Переведите на английский язык предложение «По словам Твена, все эпизоды, связанные с Сидом, списаны с натуры» из текста о прототипах персонажей Твена.

ФРАГМЕНТ СТРАНИЦЫ ▸
______________________________

Все персонажи романов о Санкт-Петербурге обнаруживаются в Ганнибале. Джим — «дядюшка Дэн»; Сид Сойер — Генри Клеменс: «Мне кажется, что ей [матери] трудно было бы выдержать его неизменное благонравие, правдивость и послушание, если бы я не вносил в эту монотонную жизнь некоторого разнообразия. <…> Одной из его обязанностей было докладывать о моем поведении, когда в том возникала нужда, а сам я не удосуживался это сделать, и эту свою обязанность он выполнял неукоснительно». По словам Твена, все эпизоды, связанные с Сидом, списаны с натуры. Геком Финном автор назвал Тома Блэнкеншипа, младшего сына городского пьяницы Бена: он не ходил в школу, одевался в обноски, «пользовался ничем не ограниченной свободой и был единственным по-настоящему независимым человеком на всю округу; поэтому он наслаждался постоянным тихим счастьем, а мы все ему отчаянно завидовали. Он нам нравился. Мы любили водить с ним компанию, а так как это строжайше запрещалось нашими родителями, дружба с ним ценилась еще выше, и во всем городке не было мальчика популярнее его». Омерзительный отец Гека — отчасти Блэнкеншип-старший, отчасти другой городской пьяница, Финн. Однокашники Сэма Клеменса, однако, считали прототипом Гекльберри другого мальчика, который в школе учился и происходил из нормальной семьи, но был похож на Гека характером, — Барни Фартинга. Кто же прав?

______________________________

ИЗВЛЕЧЁННЫЕ ДАННЫЕ ▸

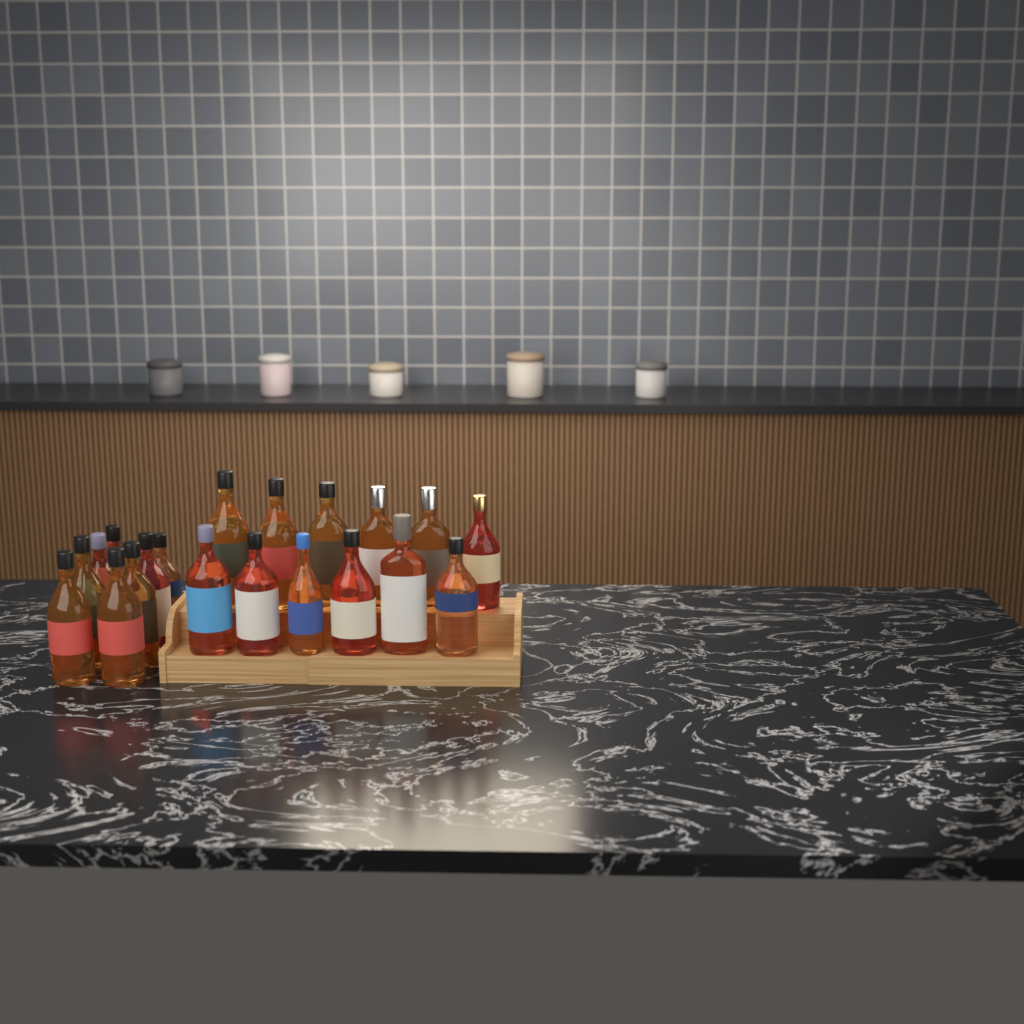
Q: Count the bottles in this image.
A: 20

______________________________

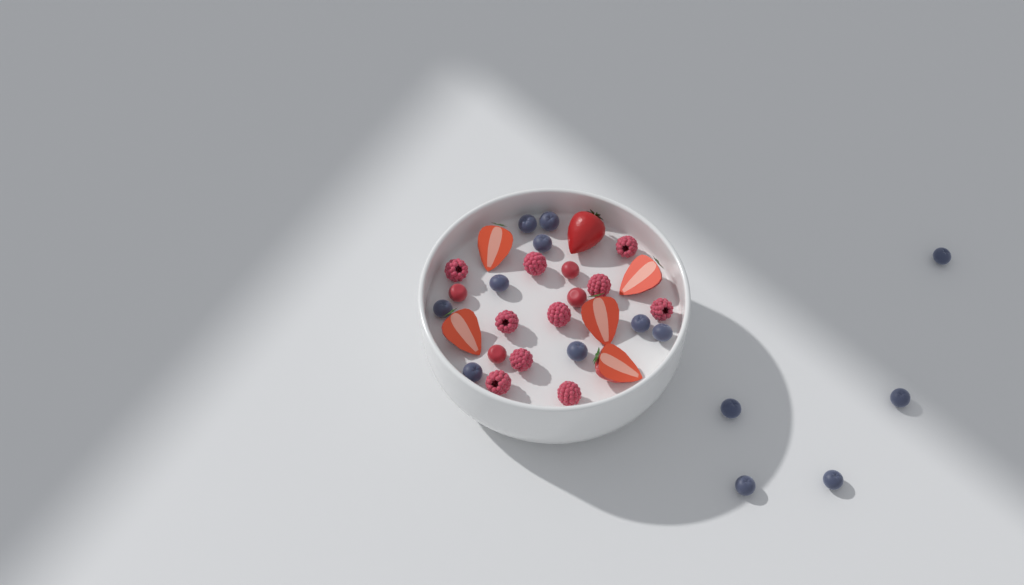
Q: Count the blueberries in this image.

______________________________

ПРАВИЛЬНЫЙ ОТВЕТ ▸ According to Twain, all the episodes involving Sid were drawn from life.